INSTRUÇÃO 1: Reproduza, do texto sobre o uso de "mim" antes de infinitivo, tudo o que vai de "Não tenho formação" até "tb está equivocada.".

TEXTO EM ESTUDO:
□ □ □ □ □

Não tenho formação em letras, mas me interesso por gramática e observei na seguinte postagem: http://aletramata.blogspot.com/2007/08/outro-dia-um-aluno-meu-aps-ter-me-visto.html em que você apontou, com propriedade, algumas correções equivocadas que costumam fazer. Gostaria de apontar para uma outra correção, que tb costumam fazer, que a meu ver tb está equivocada.
Com relação à frase “Ela pediu para mim fazer os deveres” já observei em várias apostilas de gramática a seguinte correção: “Ela pediu para eu fazer os deveres”, justificando que o pronome “eu” deve conjugar o verbo. No entanto, observando melhor a frase, não percebo que o verbo no infinitivo deva ser conjugado, uma vez o infinitivo “fazer” é núcleo do objeto direto “fazer os deveres”. E, considerando que na frase não há, em princípio, uma ideia implícita de permissão: “Ela pediu (permissão) para eu fazer os deveres”, a única coisa que eu observo é que a substituição da preposição “a” por “para” (coisa comum na linguagem cotidiana), causa uma impressão de finalidade, a qual não existe, uma vez que a regência em questão é: VTDI. No entanto, não só apostilas de gramática, como a grande maioria das pessoas que teve acesso a certo nível de escolaridade, julgam ser incorreto o emprego do “mim” na frase em questão. Se fosse dita com emprego mais formal da preposição “Ela pediu a mim fazer (ou “que fizesse”, na forma modal) os deveres”, a maioria dessas pessoas não acharia incorreta a frase, que de fato está correta, e não é tão diferente da outra. A conclusão que eu chego é de que, considerando essa construção em específico, o humilde ainda fala mais correto que o culto — embora sem o saber — e ainda por este é corrigido. Coisa semelhante parece acontecer com relação à frase: “Ela disse para (a) mim fazer isso” ou “que fizesse isso”.

□ □ □ □ □

REGISTROS FORNECIDOS:
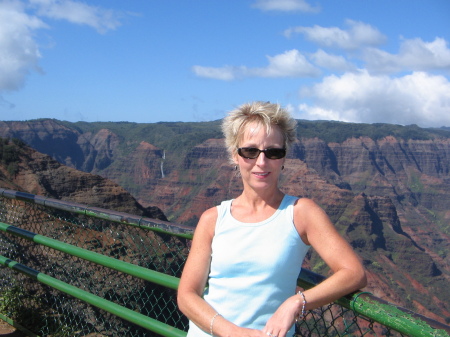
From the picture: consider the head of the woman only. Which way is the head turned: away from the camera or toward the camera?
toward the camera

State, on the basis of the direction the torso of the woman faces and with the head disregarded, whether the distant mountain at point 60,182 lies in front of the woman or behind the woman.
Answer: behind

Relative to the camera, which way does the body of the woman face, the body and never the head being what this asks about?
toward the camera
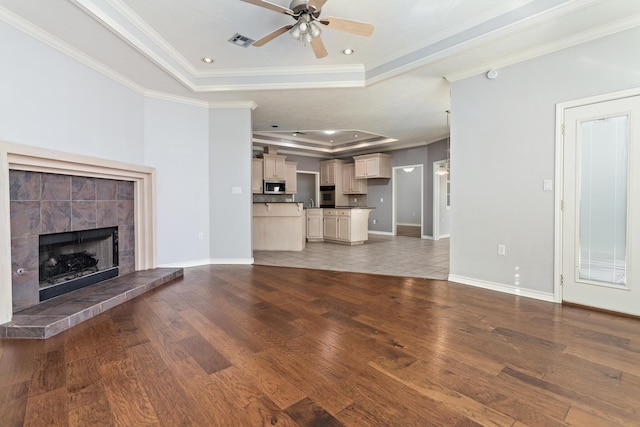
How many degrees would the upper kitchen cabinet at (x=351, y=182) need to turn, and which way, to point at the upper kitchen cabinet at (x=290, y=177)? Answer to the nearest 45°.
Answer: approximately 45° to its right

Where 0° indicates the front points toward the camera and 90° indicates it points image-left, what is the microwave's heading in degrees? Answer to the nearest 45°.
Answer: approximately 0°

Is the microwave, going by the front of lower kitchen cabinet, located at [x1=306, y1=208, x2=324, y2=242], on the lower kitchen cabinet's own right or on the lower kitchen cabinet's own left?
on the lower kitchen cabinet's own right

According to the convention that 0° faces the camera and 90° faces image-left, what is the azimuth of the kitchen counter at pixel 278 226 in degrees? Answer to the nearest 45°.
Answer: approximately 0°

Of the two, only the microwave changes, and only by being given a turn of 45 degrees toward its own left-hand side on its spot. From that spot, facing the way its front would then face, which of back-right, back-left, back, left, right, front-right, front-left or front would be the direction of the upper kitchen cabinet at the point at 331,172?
left
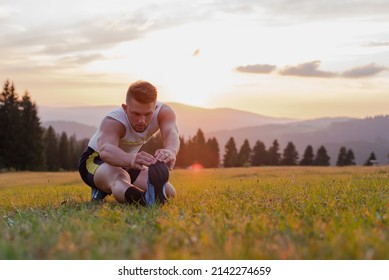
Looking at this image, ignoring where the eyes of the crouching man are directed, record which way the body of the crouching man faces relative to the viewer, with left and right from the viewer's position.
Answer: facing the viewer and to the right of the viewer
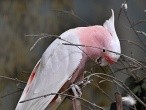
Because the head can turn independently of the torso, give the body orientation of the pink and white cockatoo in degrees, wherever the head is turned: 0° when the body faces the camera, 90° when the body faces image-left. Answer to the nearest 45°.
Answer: approximately 270°
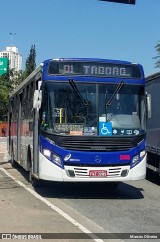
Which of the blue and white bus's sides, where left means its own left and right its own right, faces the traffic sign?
back

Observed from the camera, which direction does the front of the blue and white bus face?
facing the viewer
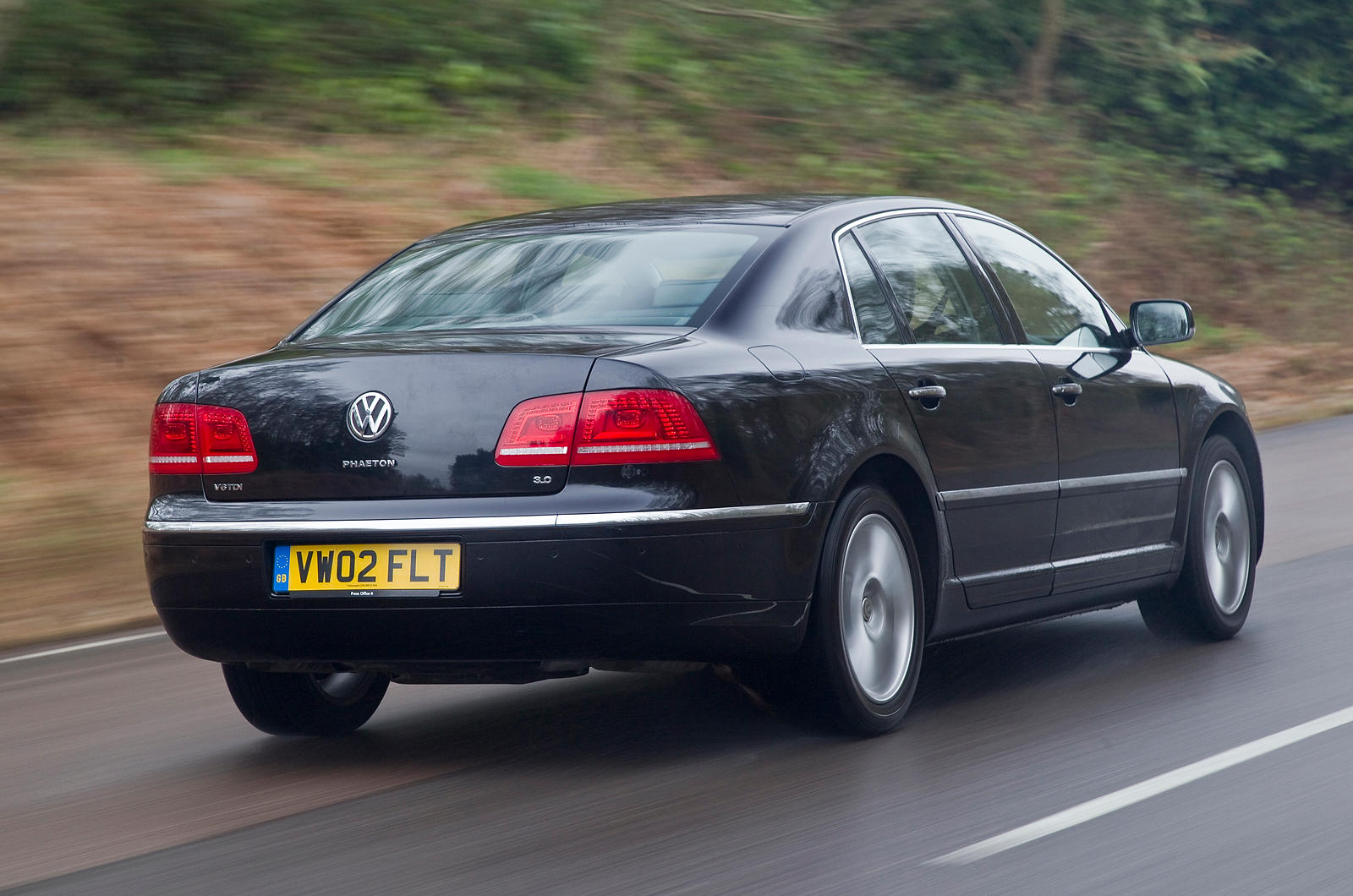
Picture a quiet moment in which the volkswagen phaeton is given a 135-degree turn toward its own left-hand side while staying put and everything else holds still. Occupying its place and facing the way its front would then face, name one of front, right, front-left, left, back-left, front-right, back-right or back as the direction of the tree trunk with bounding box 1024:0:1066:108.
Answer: right

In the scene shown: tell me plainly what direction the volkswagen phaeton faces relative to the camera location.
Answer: facing away from the viewer and to the right of the viewer
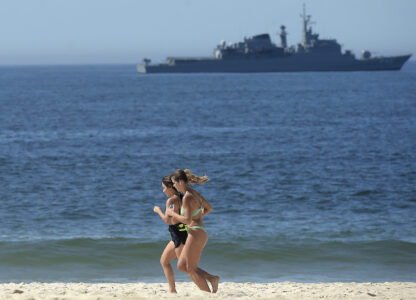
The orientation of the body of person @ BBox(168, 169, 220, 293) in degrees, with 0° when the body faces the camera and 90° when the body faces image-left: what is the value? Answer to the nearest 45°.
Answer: approximately 90°

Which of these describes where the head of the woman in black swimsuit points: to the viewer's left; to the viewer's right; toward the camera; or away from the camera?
to the viewer's left

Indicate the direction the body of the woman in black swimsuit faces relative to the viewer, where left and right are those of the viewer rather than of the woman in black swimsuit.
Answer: facing to the left of the viewer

□ □ □ □ □

INSTRUÇÃO 2: Transcreva dos registros tudo o que vai da linha que contém "In the scene" até o final dos registros, incluindo as duas extremidades. Deixe as imagens fora da resposta.

RESPOSTA DA TAREFA 1:
Não tenho formação em letras, mas me interesso por gramática e observei na seguinte postagem: http://aletramata.blogspot.com/2007/08/outro-dia-um-aluno-meu-aps-ter-me-visto.html em que você apontou, com propriedade, algumas correções equivocadas que costumam fazer. Gostaria de apontar para uma outra correção, que tb costumam fazer, que a meu ver tb está equivocada.

RESPOSTA DA TAREFA 2:
In the scene shown: tell me plainly what direction the volkswagen phaeton faces relative to the camera location.
Answer: facing away from the viewer and to the right of the viewer
The orientation of the body of person @ BBox(168, 169, 220, 293) in degrees, with 0° when the body faces the camera and 90° when the body faces image-left: what is the value? Answer to the nearest 45°.
Answer: approximately 90°

Which of these describes where the head of the woman in black swimsuit points: to the viewer's left; to the viewer's right; toward the camera; or away from the camera?
to the viewer's left

Indicate the direction the body of the woman in black swimsuit faces relative to the viewer, where left and right are those of the viewer rather than of the woman in black swimsuit.
Answer: facing to the left of the viewer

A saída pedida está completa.